Department of Psychology, The University of Alabama, Box 870348, Gordon Palmer Hall, Tuscaloosa, AL, 35487, USA.
Department of Psychology, REACH Institute, Arizona State University, Tempe, AZ, USA.
J Abnorm Child Psychol. 2017 Oct;45(7):1271-1284. doi: 10.1007/s10802-016-0252-7.
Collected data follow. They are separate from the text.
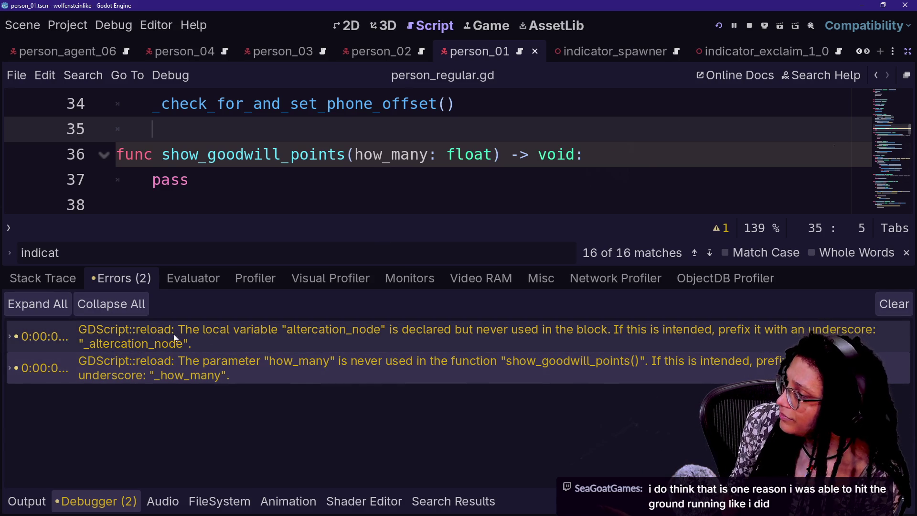
double_click(283, 329)
click(390, 180)
click(27, 501)
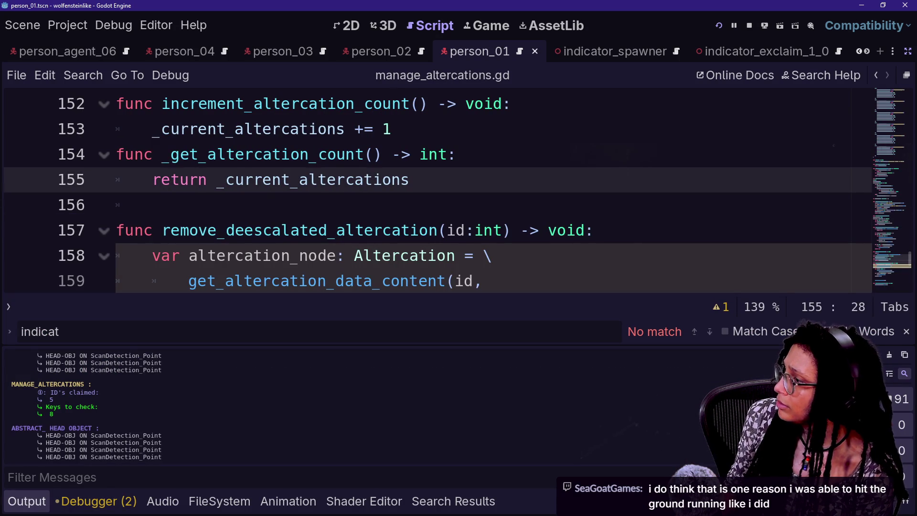
Review remove_deescalated_altercation from the altercation_node lines down to the _remove_altercation call.
key(Down)
key(Down)
key(Left)
key(Left)
key(Left)
key(Down)
key(Down)
key(Down)
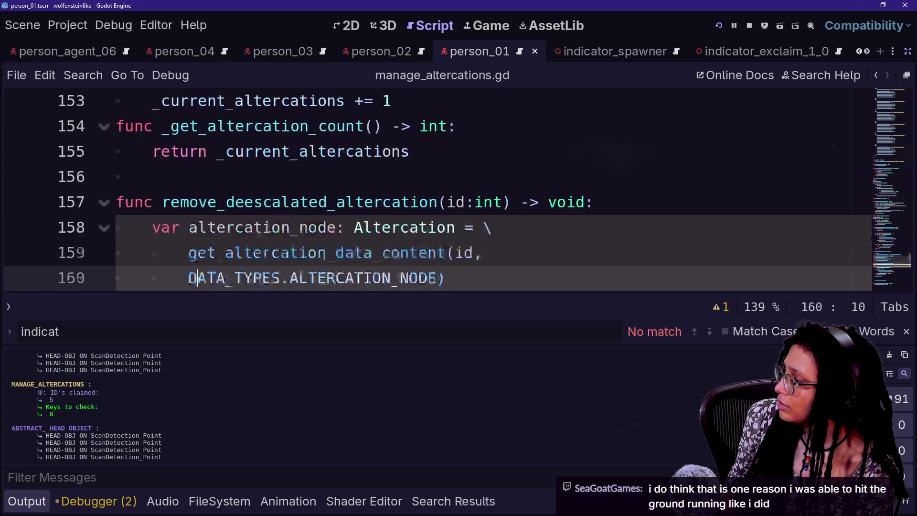
key(Down)
key(Down)
key(Down)
key(ctrl+j)
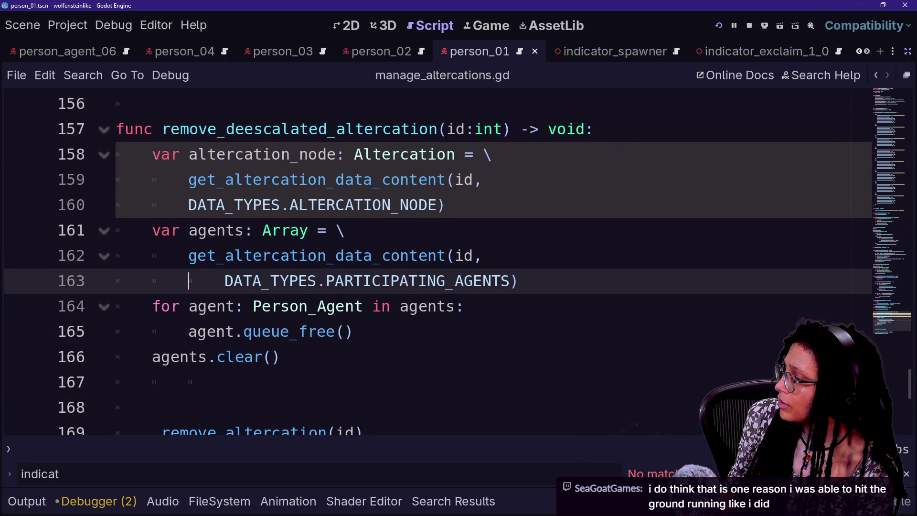
key(Up)
key(Up)
key(Down)
Delete the extra indented blank line 167 in remove_deescalated_altercation.
key(Down)
click(319, 431)
scroll(319, 421, down, 1)
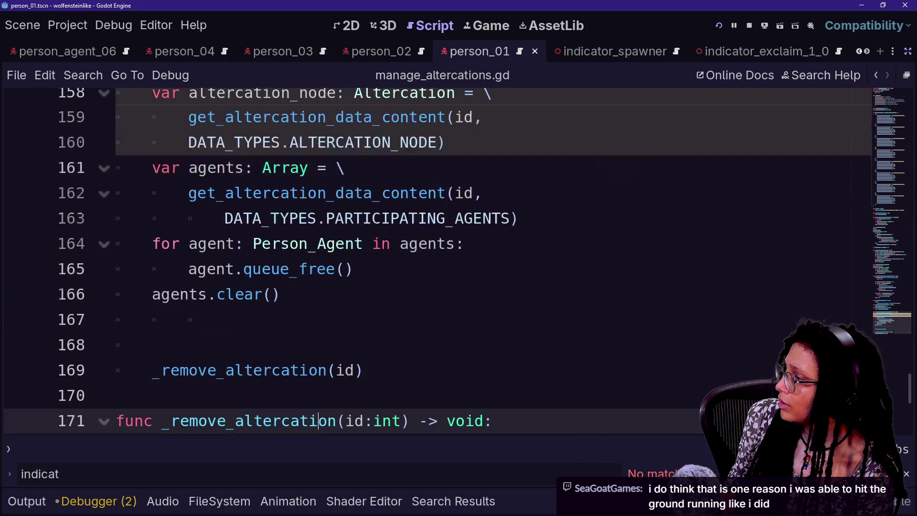
key(Down)
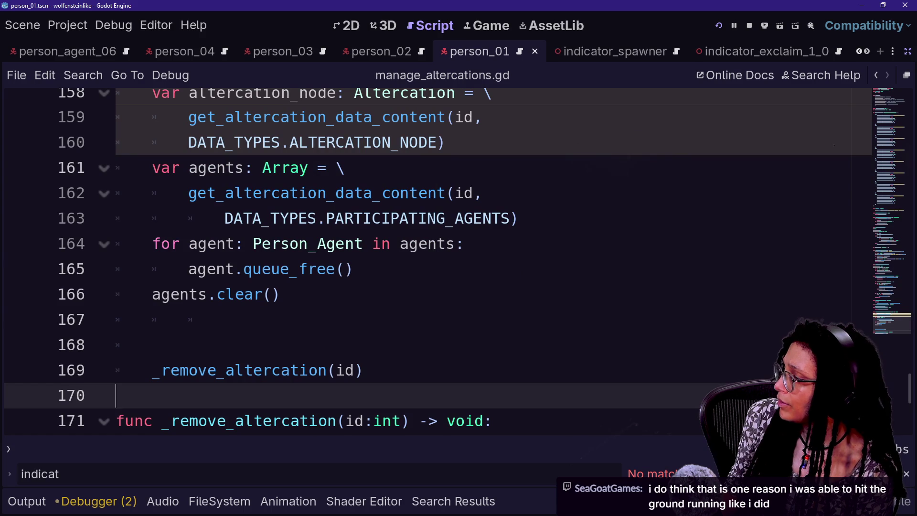
key(Up)
key(Up)
key(Up)
key(BackSpace)
key(BackSpace)
key(BackSpace)
scroll(430, 258, up, 3)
Prior research suggests that under some conditions, interventions that aggregate high-risk youth may be less effective, or at worse, iatrogenic. However, group formats have considerable practical utility for delivery of preventive interventions, and thus it is crucial to understand child and therapist factors that predict which aggressive children can profit from group intervention and which do not. To address these questions we video-recorded group Coping Power intervention sessions (938 sessions), coded both leader and participant behavior, and analyzed both leader and children's behaviors in the sessions that predicted changes in teacher and parent, reports of problem behavior at 1-year follow up. The sample included 180 high-risk children (69% male) who received intervention in 30 separate Coping Power intervention groups (six children assigned per group). The evidence-based Coping Power prevention program consists of 32 sessions delivered during the 4th and 5th grade years; only the child component was used in this study. The behavioral coding system used in the analyses included two clusters of behaviors for children (positive; negative) and two for the primary group leaders (group management; clinical skills). Growth spline models suggest that high levels of children's negative behaviors predicted increases in teacher and parent rated aggressive and conduct problem behaviors during the follow-up period in the three of the four models. Therapist use of clinical skills (e.g., warmth, nonreactive) predicted less increase in children's teacher-rated conduct problems. These findings suggest the importance of clinical training in the effective delivery of evidence-based practices, particularly when working with high-risk youth in groups.
先前的研究表明,在某些情况下,将高风险青少年聚集在一起的干预措施可能效果不佳,甚至更糟,是一种医源性伤害。然而,团体形式对于提供预防干预措施具有相当大的实际效用,因此了解哪些具有攻击性的儿童可以从团体干预中受益,哪些则不能,是至关重要的。为了解决这些问题,我们对团体“应对力量”干预课程(938 节课)进行了视频录制,对领导者和参与者的行为进行了编码,并分析了课程中可以预测教师和家长在 1 年后续跟踪时报告的问题行为变化的领导者和儿童的行为。样本包括 180 名高风险儿童(69%为男性),他们在 30 个不同的“应对力量”干预小组中接受了干预(每个小组分配 6 名儿童)。该循证预防计划“应对力量”由 32 个课程组成,在 4 至 5 年级期间提供;本研究仅使用了儿童部分。分析中使用的行为编码系统包括儿童的两个行为群(积极;消极)和两个主要团体领导者的行为群(团体管理;临床技能)。增长样条模型表明,在四个模型中的三个模型中,儿童的消极行为水平较高,预示着在随访期间教师和家长评定的攻击性行为和行为问题的增加。治疗师使用临床技能(例如,温暖,非反应性)预测了儿童教师评定的行为问题增加较少。这些发现表明,临床培训对于有效实施循证实践至关重要,特别是在团体中为高风险青年提供服务时。